Geschätzt sind es 200m, DAS GEHT SICH AUS! Ich kann es nicht fassen und lasse dem Jubel freien Lauf. 3 Jahre habe ich daran gearbeitet, musste in Wien miterleben, wie die Uhr in Sichtweite auf 2:45:00 Stunden umsprang und mir nach 42,2 km 15 Sekunden fehlten und diesmal … bist du deppad ich hab’s tatsächlich geschafft. Das ist der emotionalste Zieleinlauf meines Lebens, auch kein Gesamtsieg konnte da mithalten. Ich überquere die Ziellinie nach genau 2:44:41 Stunden, als 75. Läufer von über 13.000 Startern.

Ich habe das Projekt immer als meine „persönliche sportliche Mondlandung“ bezeichnet und mit einmal ist es wahr und man steht sozusagen auf dem Mond. Es ist nur ein Lauf und doch steckt soviel Emotion und Leben darin, dass einen die Gefühle fast überwältigen. Diesen einen Moment kann einem niemand mehr nehmen!
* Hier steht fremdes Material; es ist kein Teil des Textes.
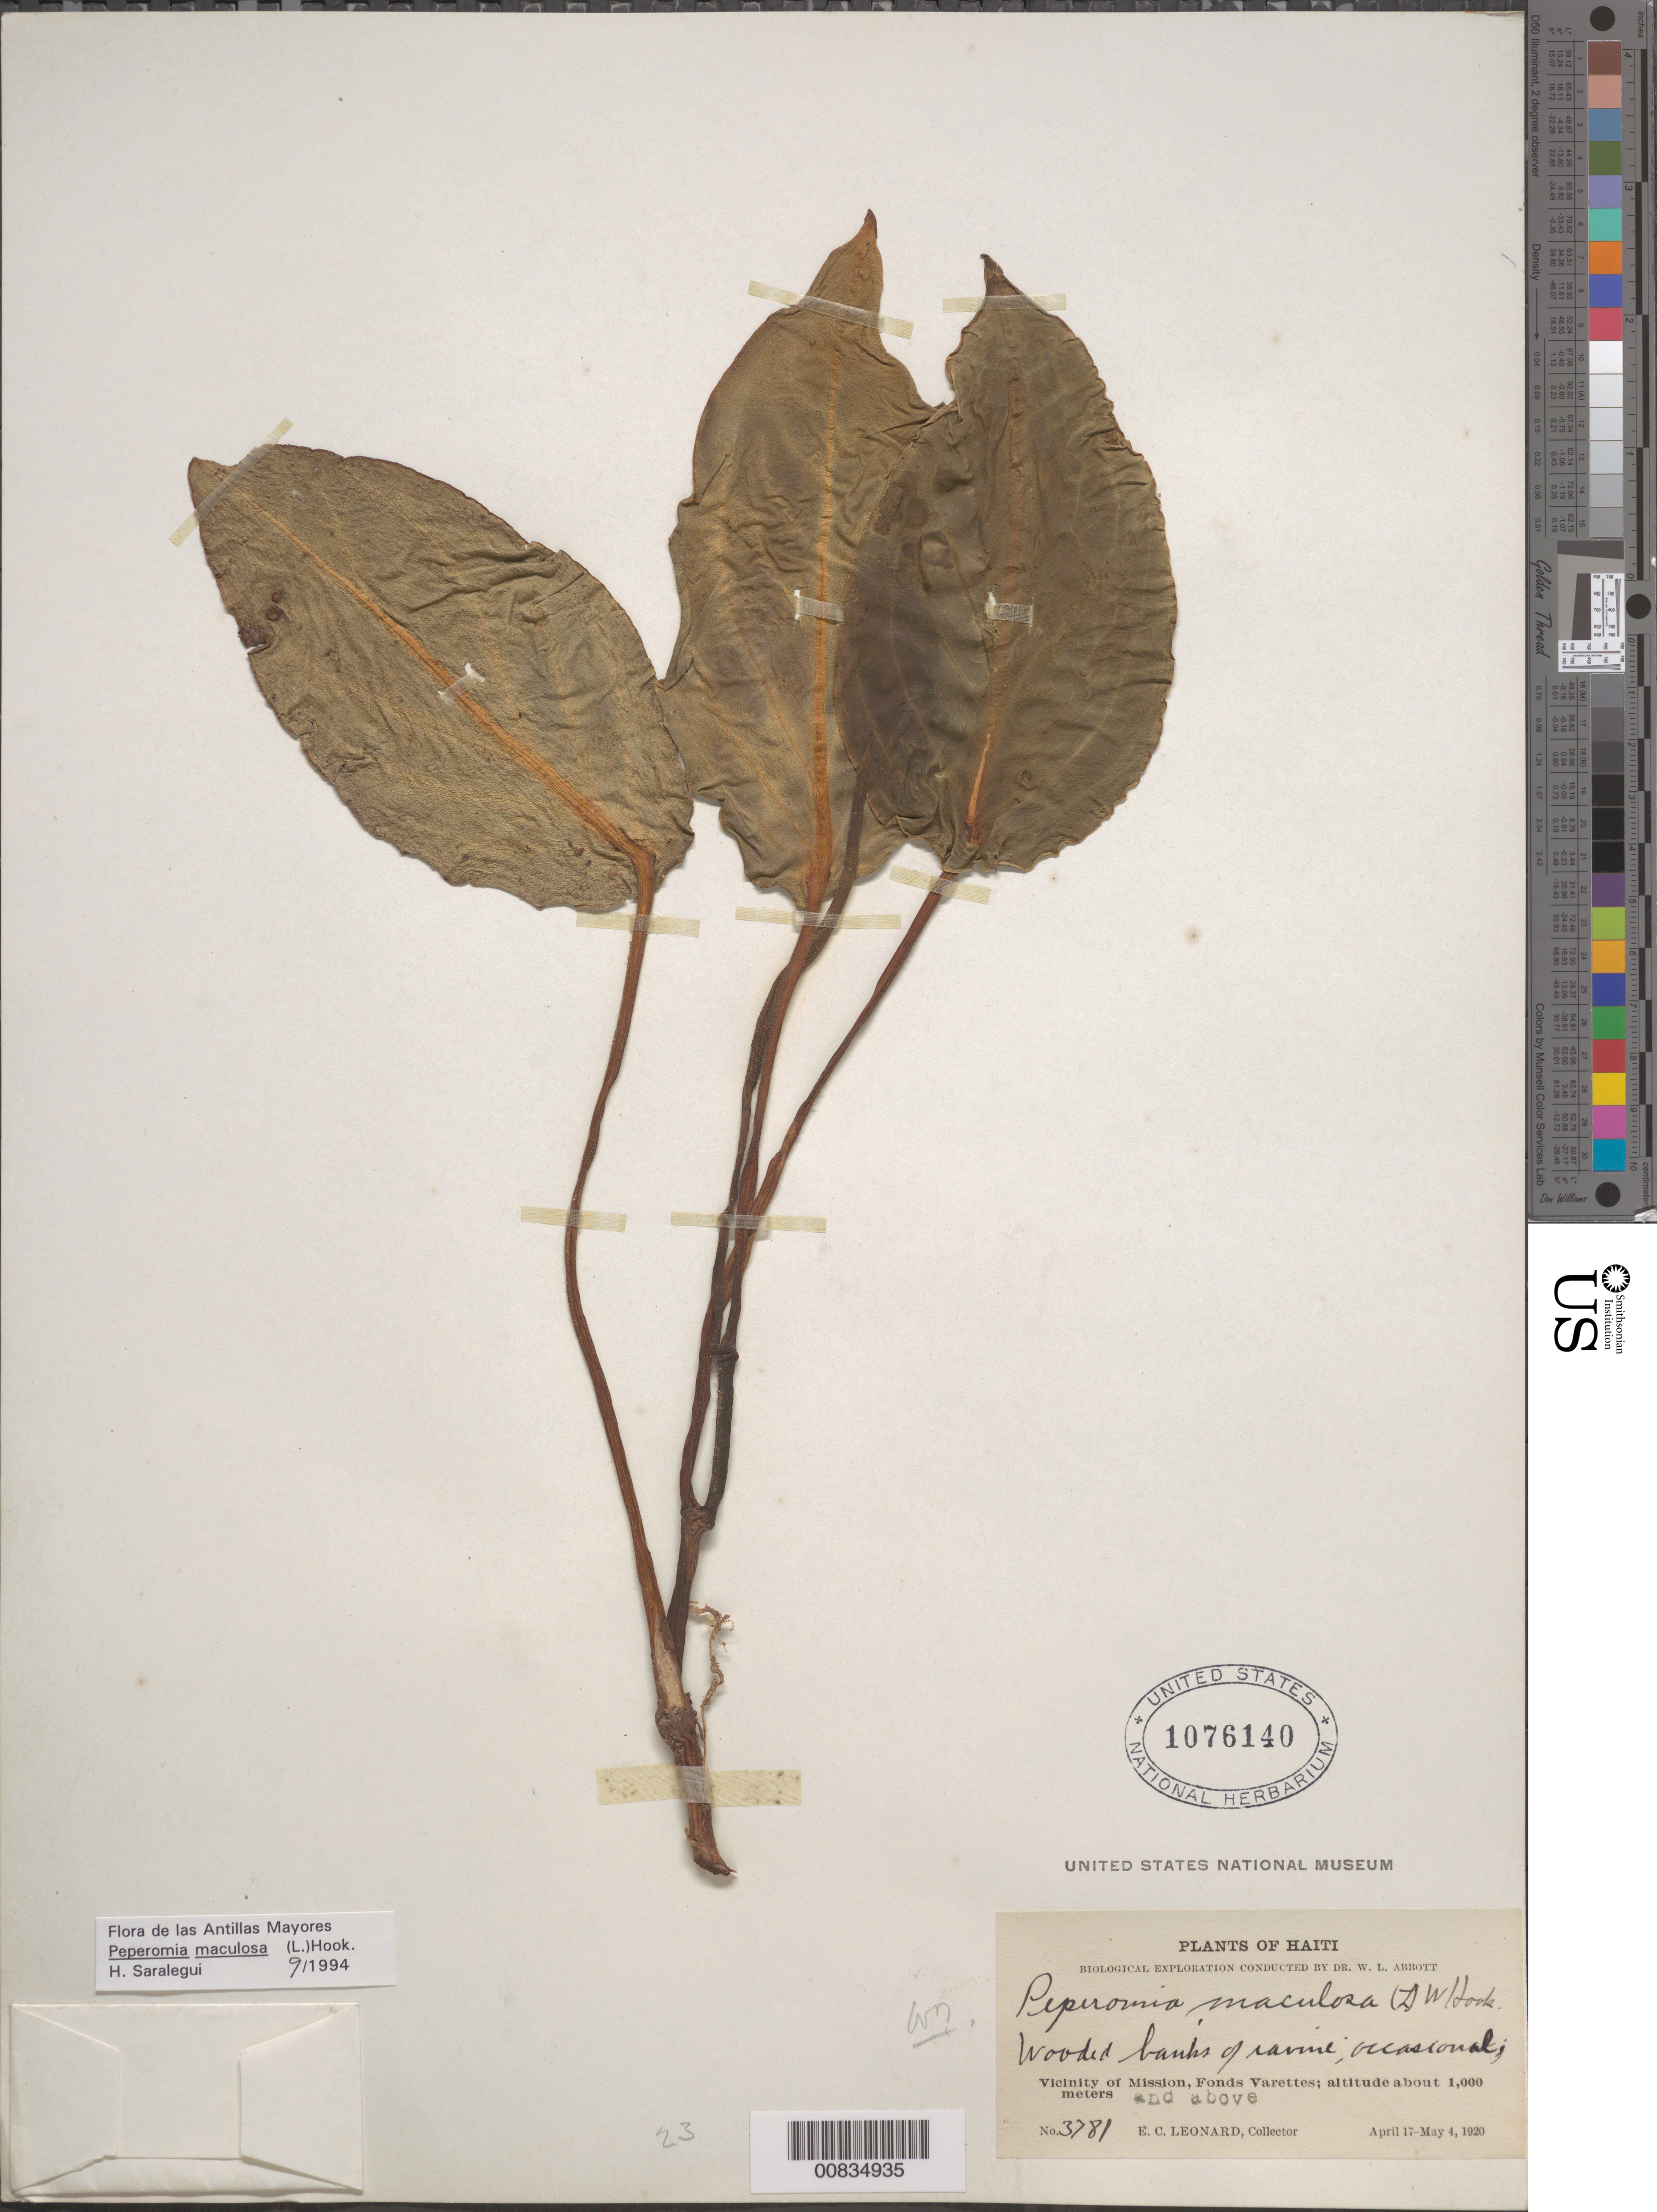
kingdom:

Vergleich IST (links) mit dem PLAN (rechts)

Das auch Doro mit 3:35h eine sensationell gute Zeit hinlegt, macht den Tag perfekt und auch dass ich für die restlichen beiden Tage Barcelona ein Skatebord zur Ablage und Schonung meines rechten Fußes brauche ist mir eigentlich völlig egal.